Затем наступила отрицательная реакция — две недели он лежал обессиленный и больной в Генуе. Это действительно переживалось как послеродовой кризис: тоска, дурные запахи, навязчивые слова, ликующий мрак «Ночной песни».
Летом, вернувшись домой, к священному месту, где мне сверкнула первая молния мысли о «Заратустре», я нашел вторую его часть. Десяти дней было достаточно; ни на первую, ни на третью, ни на последнюю часть я ни в коем случае не употребил больше времени. В следующую за тем зиму, под алкионическим небом Ниццы, которое тогда заблестело в первый раз в моей жизни, я нашел третью часть «Заратустры» и окончил его. Меньше года хватило на все.
Может быть, тогда он в последний раз ощущал здоровье, одухотворение и мощь духа. Он много танцевал; подражая своему герою, совершал, снова-таки, как он, пяти-шестичасовые прогулки в горах. «Я хорошо спал, я много смеялся — у меня были выносливость и терпение».
Затем эйфория сменилась диким упадком, бедствием. «Дорого искупается — быть бессмертным: за это умирают не один раз в жизни». Но, увы, мало кому довелось испытать это страшное, угнетающее, придавливающее чувство:
Есть нечто, что называю я злобой великого: все великое, всякое творение, всякое дело, однажды совершенное, немедленно обращается
Первые три части «Заратустры», если не считать подготовительного продумывания, были написаны — с перерывами на восстановление сил — на протяжении 1883 года, хотя непосредственно время написания заняло меньше месяца. После каждой части требовался срок, дабы прийти в себя. Четвертая часть потребовала уже нескольких приемов: начатая в Цюрихе в сентябре 1884 года, она обрабатывалась в Ментоне и была закончена в Ницце в феврале 1885-го. Рукопись этой части снабжена пометкой: «Только для моих друзей, но не для опубликования». Ницше считал ее исключительно личной и издал сорок экземпляров лишь в подарок «тем, кто этого заслужил», из коих подарил только семь — немногим сохранившимся друзьям. Ницше вынашивал планы написать еще пятую и шестую части, но дальше наметок дело не двинулось: он исчерпался.

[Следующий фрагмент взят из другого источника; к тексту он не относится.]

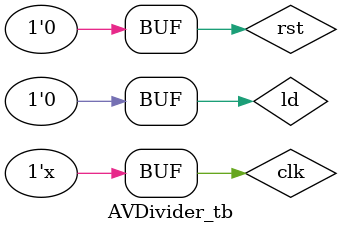
<source format=v>
module AVDivider(rst, clk, ld, abort, sgn, sgnus, a, b, qo, ro, dvByZr, done, idle);
parameter WID=28;
parameter DIV=3'd3;
parameter IDLE=3'd4;
parameter DONE=3'd5;
input clk;
input rst;
input ld;
input abort;
input sgn;
input sgnus;
input [WID-1:0] a;
input [WID-1:0] b;
output [WID-1:0] qo;
reg [WID-1:0] qo;
output [WID-1:0] ro;
reg [WID-1:0] ro;
output done;
output idle;
output dvByZr;
reg dvByZr;

reg [WID-1:0] aa,bb;
reg so;
reg [2:0] state;
reg [7:0] cnt;
wire cnt_done = cnt==8'd0;
assign done = state==DONE||(state==IDLE && !ld);
assign idle = state==IDLE;
reg ce1;
reg [WID-1:0] q;
reg [WID:0] r;
wire b0 = bb <= r;
wire [WID-1:0] r1 = b0 ? r - bb : r;

initial begin
    q = 32'd0;
    r = 32'd0;
    qo = 32'd0;
    ro = 32'd0;
end

always @(posedge clk)
if (rst) begin
	aa <= {WID{1'b0}};
	bb <= {WID{1'b0}};
	q <= {WID{1'b0}};
	r <= {WID{1'b0}};
	qo <= {WID{1'b0}};
	ro <= {WID{1'b0}};
	cnt <= 8'd0;
	dvByZr <= 1'b0;
	state <= IDLE;
end
else
begin
if (abort)
    cnt <= 8'd00;
else if (!cnt_done)
	cnt <= cnt - 8'd1;

case(state)
IDLE:
	if (ld) begin
		if (sgn) begin
			q <= a[WID-1] ? -a : a;
			bb <= b[WID-1] ? -b : b;
			so <= a[WID-1] ^ b[WID-1];
		end
		else if (sgnus) begin
			q <= a[WID-1] ? -a : a;
            bb <= b;
            so <= a[WID-1];
		end
		else begin
			q <= a;
			bb <= b;
			so <= 1'b0;
			$display("bb=%d", b);
		end
		dvByZr <= b=={WID{1'b0}};
		r <= {WID{1'b0}};
		cnt <= WID+1;
		state <= DIV;
	end
DIV:
	if (!cnt_done) begin
		$display("cnt:%d r1=%h q[63:0]=%h", cnt,r1,q);
		q <= {q[WID-2:0],b0};
		r <= {r1,q[WID-1]};
	end
	else begin
		$display("cnt:%d r1=%h q[63:0]=%h", cnt,r1,q);
		if (sgn|sgnus) begin
			if (so) begin
				qo <= -q;
				ro <= -r[WID:1];
			end
			else begin
				qo <= q;
				ro <= r[WID:1];
			end
		end
		else begin
			qo <= q;
			ro <= r[WID:1];
		end
		state <= DONE;
	end
DONE:
	state <= IDLE;
default: state <= IDLE;
endcase
end

endmodule

module AVDivider_tb();
parameter WID=64;
reg rst;
reg clk;
reg ld;
wire done;
wire [WID-1:0] qo,ro;

initial begin
	clk = 1;
	rst = 0;
	#100 rst = 1;
	#100 rst = 0;
	#100 ld = 1;
	#150 ld = 0;
end

always #10 clk = ~clk;	//  50 MHz


AVDivider #(WID) u1
(
	.rst(rst),
	.clk(clk),
	.ld(ld),
	.sgn(1'b1),
	.isDivi(1'b0),
	.a(28'd10005),
	.b(28'd27),
	.imm(28'd123),
	.qo(qo),
	.ro(ro),
	.dvByZr(),
	.done(done)
);

endmodule


</source>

Так и не получивший широкой известности, к моменту написания «Заратустры» он был уже забыт теми немногими, кому стал известен. Семь подаренных экземпляров показательны тем, что дарить больше было некому.
Непостижимо чужд стал Ницше эпохе. Горько читать его письма, в которых он робко извиняется за просьбу ознакомиться с его книгой. Не успеха, не славы, даже не простого человеческого сочувствия ждал он: он надеялся найти хоть какой-нибудь отклик на сжигающие его мысли. И все напрасно! Даже самые близкие люди — сестра, Овербек, Роде, Буркхардт — избегали в ответных письмах всяких суждений, словно тягостной повинности, настолько непонятны им были боль и страдания его лихорадочного разума.
«Заратустру» Ницше воспринимал как взрыв внутреннего дионисийства, опустошающего действия, приобщения к сонму самых великих — он сам перечисляет: Гёте, Шекспир, Данте, поэты Веды. «Я замыкаю круги вокруг себя в священные границы; все меньше поднимающихся со мною на все более высокие горы: я строю хребет из все более священных гор».